Scheiden doet lijden

Het echtpaar H. gaat scheiden. Ze hebben een eigen huis. Daar blijft de heer H. wonen. Mevrouw L., voorheen mevrouw H., verhuist op een gegeven moment naar een nieuw huis. Scheiden betekent ook het regelen van administratieve zaken. Bij het ex-echtpaar H. stonden de belastingen op naam van mevrouw H. Zij gebruikte tijdens het huwelijk de naam van haar man. Alle belastingaanslagen waren daarom gericht aan mevrouw H.

De heer H. deed tijdens het huwelijk de administratie en de betalingen. Een aantal jaren geleden veranderde de heer H. van bankrekeningnummer. Dat gaf hij netjes door aan de Vakeenheid Belastingen van de gemeente (hierna: Belastingen). Op één belastingaanslag na, ging dat goed. Bij die ene vordering stopte de automatische incasso. Bij Belastingen bleef de vordering liggen.

Nu mevrouw L. zelfstandig woont, stuurt Belastingen haar een dwangbevel op naam van mevrouw H. Mevrouw L. is boos. Belastingen schrijft haar aan als mevrouw H. en het dwangbevel gaat over het huis waar ze niet meer woont en betreft een vordering van bijna vijf jaar geleden.

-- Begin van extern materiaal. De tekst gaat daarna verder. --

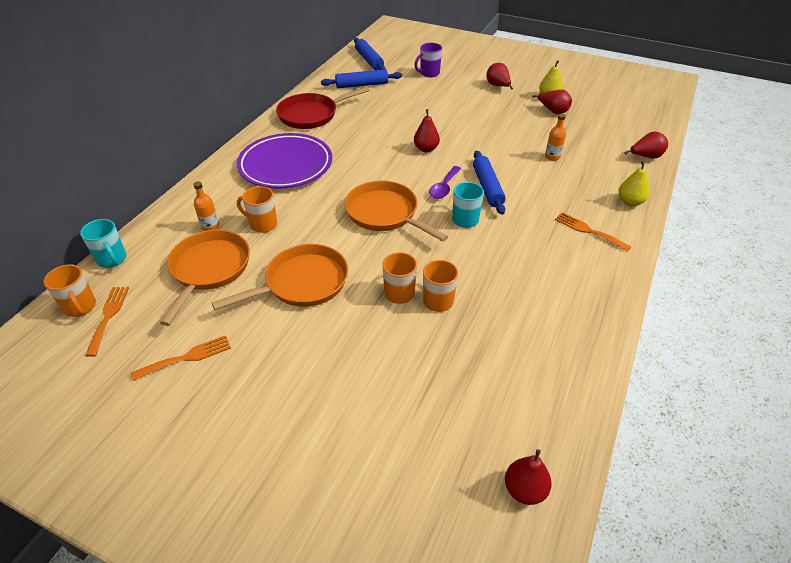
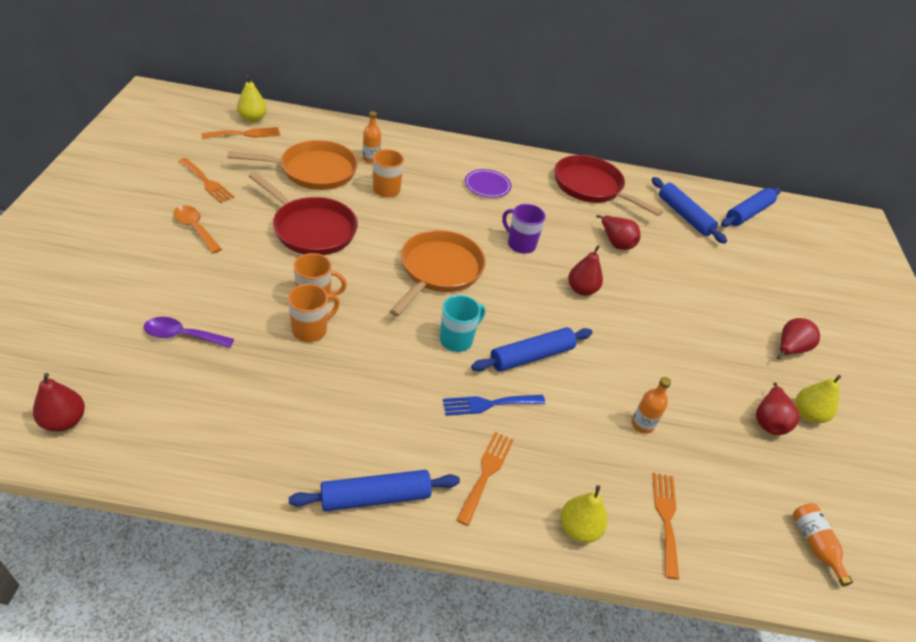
camera: 65 degrees right, 0 degrees up
(80, 307) = (252, 119): orange mug -> yellow pear
(112, 259) = (310, 119): turquoise mug -> none
(266, 372) = (195, 228): none -> orange spoon
(285, 165) = (487, 186): purple plate -> purple plate, size x0.45
(302, 283) = (311, 229): orange pan -> red pan
(429, 73) = (763, 272): purple mug -> purple mug (520, 244)
(444, 187) = (510, 315): purple spoon -> purple spoon (182, 335)
(529, 217) = (489, 404): none -> blue fork
(608, 287) = (375, 497): none -> blue rolling pin
(621, 167) = (666, 518): none -> orange fork
(636, 124) = (815, 545): none -> orange bottle
(645, 157) = (719, 556): red pear -> red pear (616, 243)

De heer H. probeert dit bij Belastingen glad te trekken. Hij denkt dat de vordering verjaard is. Hij wil ook dat Belastingen de naam L. gebruikt als ze mevrouw aanschrijft. Hij wil dat Belastingen toegeeft dat ze een fout heeft gemaakt met het bankrekeningnummer, en zelf schuld is dat de vordering zo lang heeft gelegen.  Hij dient een klacht in bij de ombudsman. Die vraagt Belastingen om in te grijpen.

Belastingen stuurt mevrouw L. een formulier Verklaring naamgebruik. Als ze dat invult en opstuurt, zal de overheid voortaan haar naam L. gebruiken. Het dwangbevel wordt ingetrokken en alleen het resterende bedrag, zonder verhogingen, moet betaald worden.

Voor Belastingen blijft mevrouw L. de belastingplichtige. Volgens de wet en vaste rechterlijke uitspraken mag Belastingen geen nieuwe aanslag uitbrengen als de eerste vordering juist is uitgebracht. Nu de eerste aanslag tijdens het huwelijk correct op naam van mevrouw H. was uitgebracht, mag hij niet opnieuw op naam van de heer H. worden uitgebracht.

Dit alles stelt de gemeentelijke ombudsman vast als hij onderzoek doet. Belastingen heeft gedaan wat zij moest doen, inclusief het herstellen van gemaakte fouten en helpen bij het naamgebruik van mevrouw L. Het blijft natuurlijk sneu voor de heer H. en mevrouw L. dat na hun echtscheiding dit hele “gedoe” erbij komt.